> [O QUE FAZER]:
A - Reproduza sem alterações a parte do trecho sobre a Zona Franca de Manaus que começa nas palavras que contêm "Mas o Ministério" e termina em "ela não existisse.".
B - De acordo com o trecho sobre a Zona Franca de Manaus, em que plano a BR-319 nem sequer consta?
C - Resuma de forma mais breve o parágrafo do trecho sobre a Zona Franca de Manaus que começa com "O Estado do Amazonas é um Estado superavitário", mantendo seus fatos principais.

> [TRECHO SELECIONADO]:
Mas o Ministério da Economia também finge que isso não é com ele, e prefere enfiar a cara na areia e fingir que isso não está acontecendo.
Retornando ao tema Zona Franca de Manaus, vejo que chegou o momento de começarmos a refletir de forma mais profunda.
O Estado do Amazonas é um Estado superavitário em relação à União. Arrecadamos e enviamos para a União mais do que recebemos. Os incentivos fiscais que a ZFM goza não são um peso para o Brasil, pois contribuem de forma superavitária para a União e para a redução das importações que o Brasil faria se ela não existisse.
Não temos grandes investimentos aqui por parte do governo federal faz tempo. A BR-319 nunca se viabiliza, não consta nem mesmo no Plano Plurianual. A União e os Estados não reconhecem o nosso valor. Somos tratados como um peso para eles. Se o custo Brasil diminuiu (como duvidosamente alega o Min. Economia), o custo amazônico só aumentou. Ou por acaso o nosso interior deixou de ser abastecido por diesel que demora dias e semanas para chegar? Além de termos uma das contas de energia mais caras do Brasil, tendo que enfrentar o rigoroso verão amazônico. Ou por acaso as grandes distâncias entre as cidades do Amazonas não existem mais?

> [BLOCO DE DADOS]:
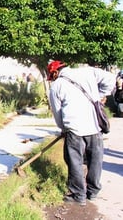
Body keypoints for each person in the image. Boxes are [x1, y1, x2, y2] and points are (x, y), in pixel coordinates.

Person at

> [RESULTADOS EM ORDEM]:
A -
Mas o Ministério da Economia também finge que isso não é com ele, e prefere enfiar a cara na areia e fingir que isso não está acontecendo.
Retornando ao tema Zona Franca de Manaus, vejo que chegou o momento de começarmos a refletir de forma mais profunda.
O Estado do Amazonas é um Estado superavitário em relação à União. Arrecadamos e enviamos para a União mais do que recebemos. Os incentivos fiscais que a ZFM goza não são um peso para o Brasil, pois contribuem de forma superavitária para a União e para a redução das importações que o Brasil faria se ela não existisse.

B - No Plano Plurianual.

C - O Amazonas é superavitário em relação à União, pois arrecada e envia mais do que recebe. Os incentivos fiscais da ZFM não são um peso para o Brasil. Eles contribuem de forma superavitária para a União e reduzem as importações que o país faria se ela não existisse.